Decisions to develop new reservoir fields and how to efficiently manage production of current fields are of great significance in the petroleum industry. These decisions must be knowledgeable and often made in a timely manner. In situations where capital expenses are high and other risks abundant, carefully analyzing inherent uncertainties of the reservoir field and how they impact the forecasted production becomes a daunting task. This is especially true when coupled with stringent deadlines, or when in challenging environments such as for offshore reservoirs. If business decisions are made based on incomplete or poor characterizations of the reservoir, or if the characterizations of the reservoir are delayed, substantial financial loss can occur due to premature hydrocarbon contract negotiations, incomplete or inaccurate reservoir certifications, poorly negotiated service contracts, non-optimized recovery of the hydrocarbon reserves, or a combination thereof.
Accurately forecasting the performance of a reservoir requires realistic static and dynamic models representative of the reservoir. Static and dynamic models can be generated from a plurality of different workflows, and are generally populated with the available engineering and geological data of the reservoir. Depending on the complexity and location of the reservoir, this data can be limited as costs can become prohibitive.
Static models generally comprise a structural and stratigraphic framework populated with parameters such as sedimentological properties, permeability distributions, porosity distributions, fluid contacts, and fluid saturations. There are many commercially available products for constructing static models, such as Earth Decision Suite (powered by GOCAD™) distributed by Paradigm Geotechnology BV headquartered in Amsterdam, The Netherlands and Petrel™ from Schlumberger Limited headquartered in Houston, Tex. Static models are typically constructed by a team including geologists, geophysicists, and stratigraphers using reservoir data from a variety of sources such as core samples, well logs, and seismic surveys. Depending on the data interpretation and chosen modeling package, multiple realizations of the same geology may be made, leading to similar, yet different geological models being shaped by quasi-random variations. A certain amount of validation that the static model is an appropriate geological interpretation can be given with additional geochemical and geostatistical analysis; however, only a certain amount of deterministic information may be extracted from the subterranean formation, and one typically relies on applying probabilistic methods in combination with the obtained data to construct a reasonable static reservoir model.
Dynamic models typically comprise upscaled versions of static models populated with additional information such as reservoir fluid flow rates and reservoir pressure-volume-temperature (PVT) characteristics. The upscaling process entails coarsening the fine-scale resolution of the static model to allow for computational tractability. There are also many commercially available products for building these dynamic models, such as Chevron's proprietary CHEARS™ simulation-package or Schiumberger's ECLIPSE™ reservoir simulator. Dynamic models are normally constructed by reservoir engineers, for which a different skill profile is typically demanded in comparison to the assemblers of the static model.
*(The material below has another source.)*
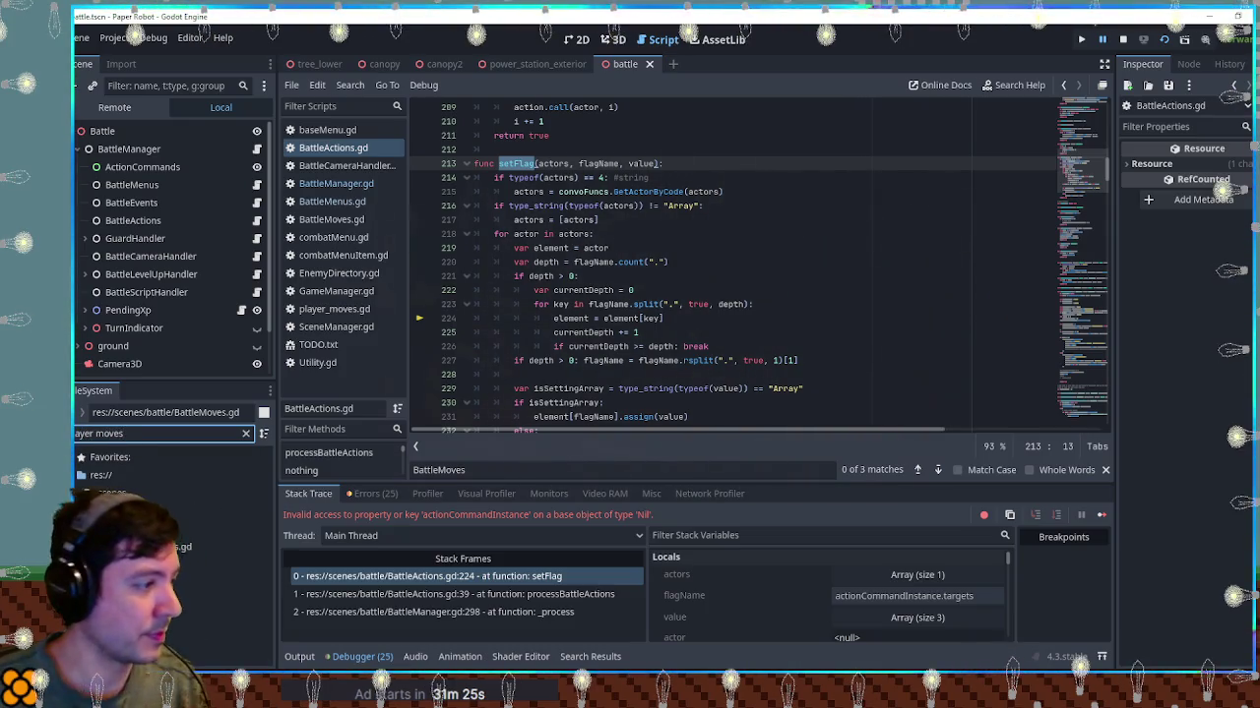
key("Down")
key("Return")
Due to the multi-disciplinary roles needed to construct static and dynamic models of a subterranean reservoir, certain significant intricacies of the reservoir's geology can be occasionally surrendered as the importance of these aspects are overlooked or simply undervalued.
Once production of the reservoir begins, it is desired that the static and dynamic models be continuously updated with new production data so that they may reliably predict future extraction amounts. This is another challenge, as the real time data should be managed and filtered to best use it effectively to delineate the reservoir model description and flow parameters. Determining what production data is useful and then manually inputting this data into the model is often tedious and very time consuming. Typically, the static model needs to first be conditioned with the filtered production data, and reconstructed creating a static offspring model. The static parameters of this new offspring model are then applied to the dynamic model so that it can be simulated, thus producing an updated dynamic model. This process is iteratively repeated, typically in a linear fashion, to eventually generate an updated reservoir production forecast. One becomes limited in the number of model iterations they can run due to the time and cost constraints needed to perform a proper optimization investigation. The performance predictions may also not be “optimized” due to poor analysis of the many inherent uncertainties of the static and dynamic models. Additionally, loss of data or its significance may be overlooked during transfer of data between the reservoir production engineers, the static modeling team, and the dynamic modeling team.
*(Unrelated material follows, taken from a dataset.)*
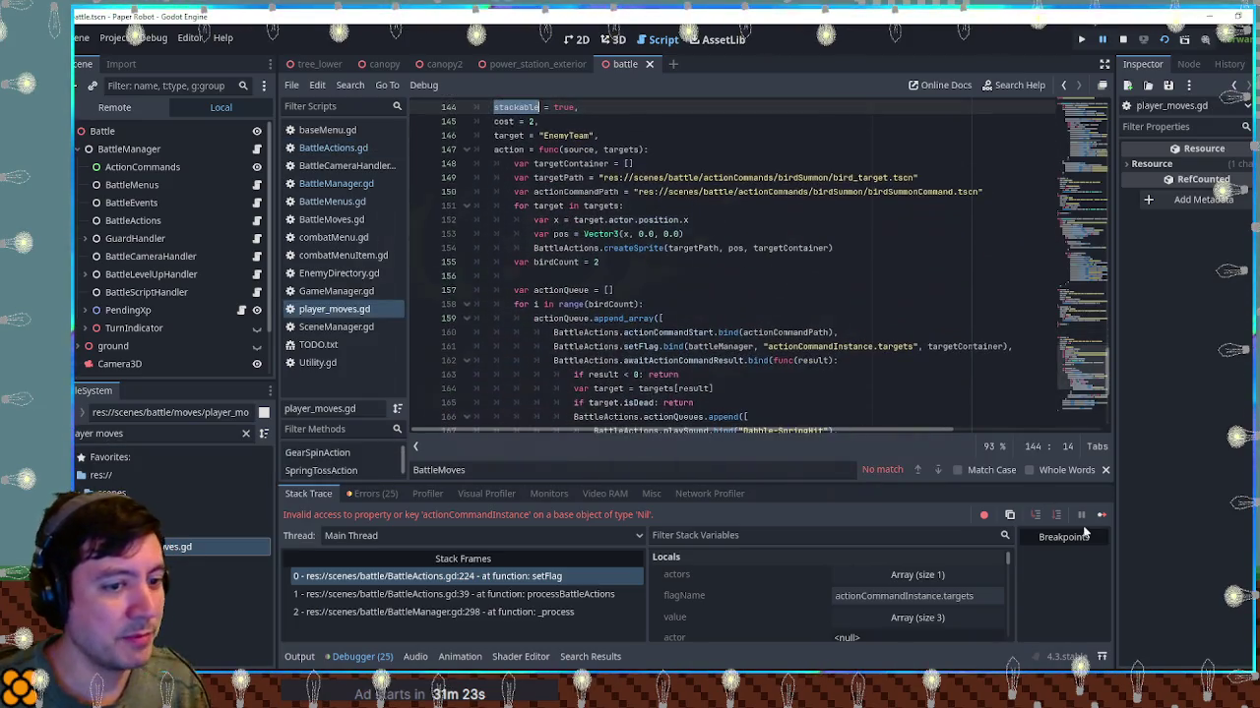
scroll(755, 281, "down", 5)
The updated reservoir forecast is used to sufficiently understand the complex chemical, physical and fluid flow processes occurring in the reservoir to predict future reservoir behavior and maximize the ultimate hydrocarbon recovery. To test the reliability of the forecast, history matching techniques can be employed. These techniques attempt to find plausible flow solutions by trying to mimic past performances through simulation of the reservoir model and comparing the outcome with actual production data. Mathematically, this is done by searching for minima of an objective function below a predetermined threshold value. In certain circumstances, a good match may not be found and one must rely on the best apparent match produced. In other instances, a plurality of acceptable history matching solutions may be found leading to inconclusive predictions.